Together with colleagues Gianluca Manzo, Etienne Ollion, Ivan Ermakoff, and Ivaylo Petev, I organize a new inter-institutional seminar series in sociology.
This new Social Processes and Structures (SPS) Seminar aims to take stock of the debates within the international scientific community that have repercussions for the practice of contemporary sociology, and that renew the ways in which we construct research designs, i.e., the ways in which we connect theoretical claims, data collection and methods to assess the link between data and theory. Several observations motivate this endeavor. Increasing interactions between social sciences and disciplines such as computer science, physics and biology outline new conceptual and methodological perspectives on social realities. The availability of massive data sets raises the question of the tools required to describe, visualize and model these data sets. Simulation techniques, experimental methods and counterfactual analyses modify our conceptions of causality.

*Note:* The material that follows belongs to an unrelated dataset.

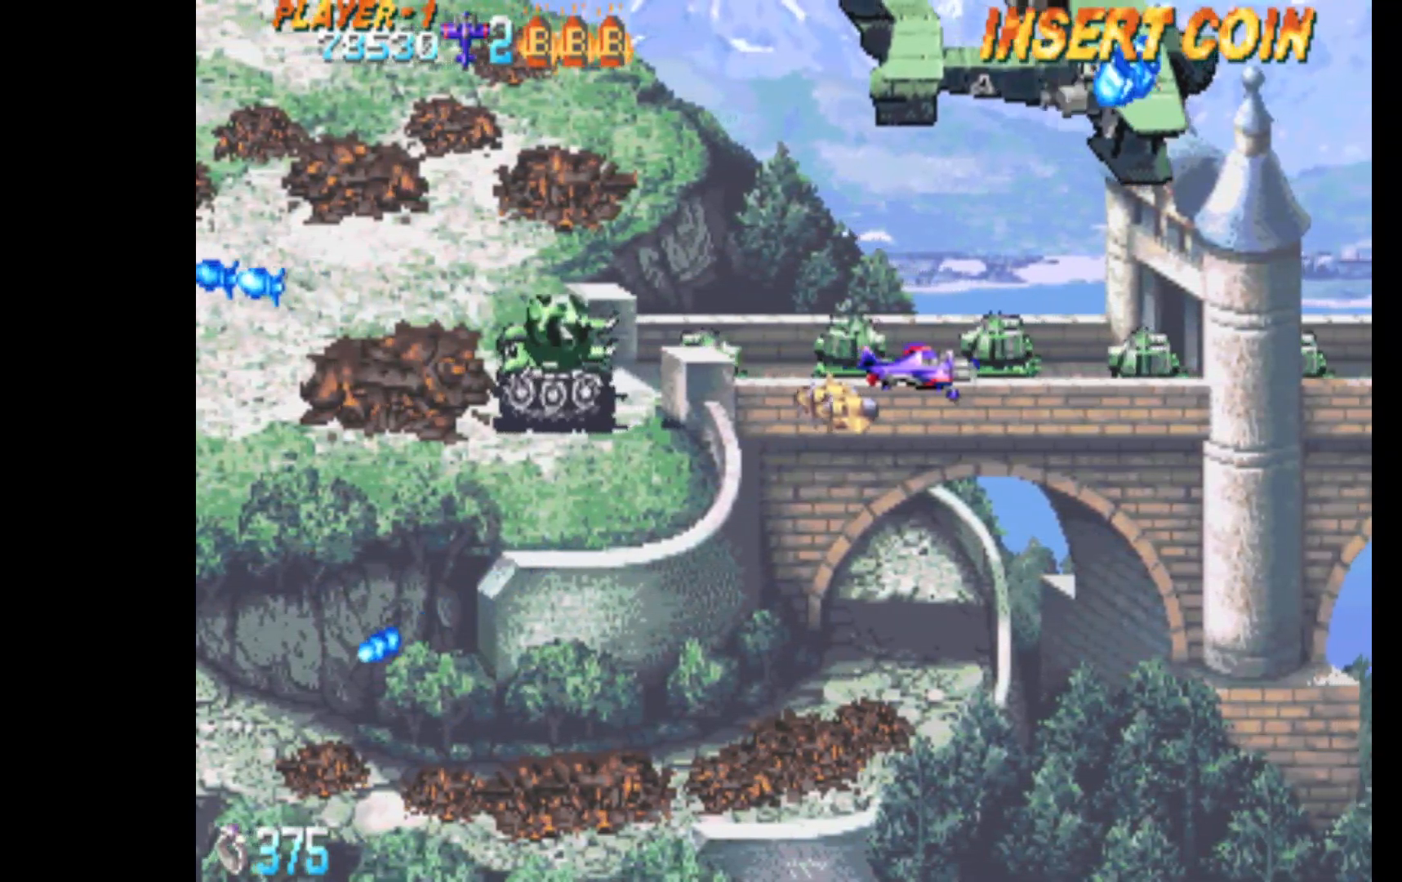
{"keys": [], "events": [[67, "left", "down"], [117, "left", "up"]]}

Crossing sociology’s disciplinary frontiers, network analysis expands its range of scales. In addition, the development of mixed methods redraws the distinction between qualitative and quantitative approaches. In light of these challenges, the SPS seminar discusses studies that, no matter their subject and disciplinary background, provide the opportunity to deepen our understanding of the relations between theory, data and methods in social sciences.
The inaugural session took place on 20 November 2016; the “regular” series starts this Friday, 27 January, and will continue until June, with one meeting per month.

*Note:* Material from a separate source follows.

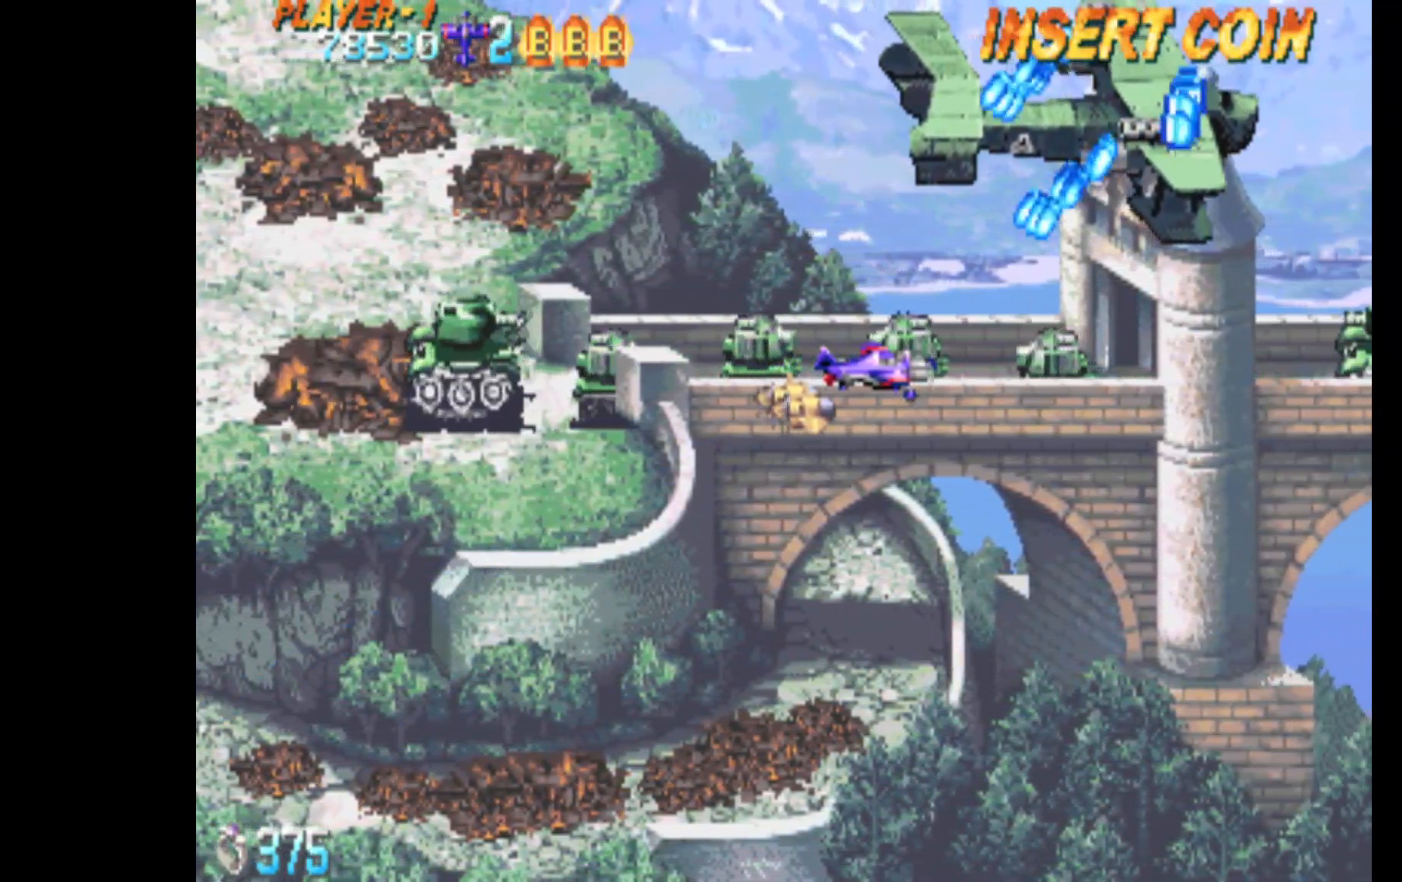
{"keys": ["left"], "events": [[183, "left", "down"], [367, "left", "up"], [500, "left", "down"]]}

All sessions take place at Maison de la Recherche, 28 rue Serpente, 75006 Paris, room D040, 5pm-7pm. All interested students and scholars are welcome, and there is no need to register in advance.
Neil Gross (Colby College)
Is There a “Ferguson Effect” ? Google Searches, Concern about Police Violence, and Crime in U.S. Cities, 2014-16
Arnout Van de Rjit (Utrecht University)
Popularity spirals. When bad people, products and ideas Trump superior alternatives
Michel Guillot (Penn University)
Mortality conditions and cohort life expectancy
Hannes Kröger (University European Institute)
Do you really trust your own results ? Using Bayesian statistics as a framework for a comprehensive quantitative appraisal of bias and uncertainty in social sciences
Christoph Stadtfeld (ETH, Zürich)
Dynamic network actor models – Studying social networks through time
Brandon Sepulvado (University of Notre Dame)
Using historical data for network analysis : problems and prospects
Emmanuel Lazega (Science Po Paris)
Processus sociaux et action collective : une approche néo-structurale
Download the seminar flyer.
Next session, Friday 27 January, 5pm:
Arnout van de Rijt (Utrecht University)
“Popularity spirals. When bad people, products and ideas Trump superior alternatives”.
Contemporary research argues that popularity signals can significantly influence individuals to choose popular candidates, products, and behaviors over alternatives they would have naturally preferred instead. We identify conditions under which initial popularity advantages for less preferred options become self-perpetuating. We find that previous experiments in which lower quality products were shown to occupy lead positions converge to popularity of the highest quality alternative. We argue that deviations of popularity from natural preference become self-sustaining when the feedback effect of popularity signals is combined with an exposure mechanism that renders already popular alternatives proportionately more available. In a novel experiment we find that, consistent with our argument, decoupling is achieved only under these stronger feedback conditions.